Y así empezó una conversación que parecía que fuese a durar horas, hasta que uno de ellos me preguntó: ¿Y si el soldado fuera a matarte? Respondí: Moriría entonces. Prefiero ser la víctima que el verdugo. Continuó: ¿Y si fuera a matarme a mí? ¿Y si pudieras salvarme? ¿Y si este soldado se dirigiera a casa de nuestro vecino para matar a Aiisha? Aiisha era la hija del vecino, quien solía llamar a nuestra puerta todos los días para recoger botellas de plástico. Era demasiado pequeña como para que la viésemos por la mirilla de la puerta.

No podía saber si era realmente capaz de quitarle la vida a alguien, y no estaba segura de si esta incapacidad no era, en sí misma, otra forma de matar. He cambiado, ahora estoy desfigurada. Probablemente esta es una explicación lógica, o puede que simplemente haya madurado.

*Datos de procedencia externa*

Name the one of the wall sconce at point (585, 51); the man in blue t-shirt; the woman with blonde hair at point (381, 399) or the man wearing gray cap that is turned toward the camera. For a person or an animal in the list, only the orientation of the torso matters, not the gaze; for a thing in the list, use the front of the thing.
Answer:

La violencia aumentó. Scuds, bombas de barril, cohetes, cartuchos, amigos muertos bajo tortura. Y con cada historia recordaba (o no, ya que mi cerebro me previene y borra estos recuerdos) la certeza del hecho de ser una persona que ni mata ni quiere matar estaba esfumándose paulatinamente. El ISIS se extendía por las áreas liberadas y empezaba a secuestrar a periodistas uno por uno. Nos dirigimos entonces a nuestros amigos armados para pedirles protección, lo cual era una importante y fundamental contradicción: queríamos aferrarnos a nuestra supremacía moral, la cual dependía en gran parte de la violencia de otras personas, no de la no violencia.

Al día de hoy, todavía no entiendo esta guerra y sus mortales ecuaciones. Esta guerra, la cual no sé si saca lo peor de ti o si te cambia. La persona que robó en casa de su vecino tras el fallecimiento de este: cree que no lo hubiera hecho si no fuera por culpa de la guerra. El que desea la muerte de todo aquel que no comparte sus creencias religiosas: no se daba cuenta de que albergaba tanto odio.

Puede que mis dudas e incertezas no les interesen. Puede que esten totalmente convencidos, como lo estaba yo, de que son incapaces, o capaces, de cometer un asesinato. Pero mi pregunta sigue ahí: ¿toda vida es «sagrada»? ¿Lo es incluso la de un militante del ISIS que tortura y mata a otros? ¿Rendirse ante tu verdugo es otro tipo de asesinato? ¿Suicidarte? ¿Acabar con la vida de aquellos a quienes se suponía que debías proteger? ¿Vivir constantemente con la muerte hasta el punto de serte familiar, y con la ansiedad e incerteza como resultado, puede hacer que la respuesta a mi primera pregunta sea De hecho, ¿no lo se?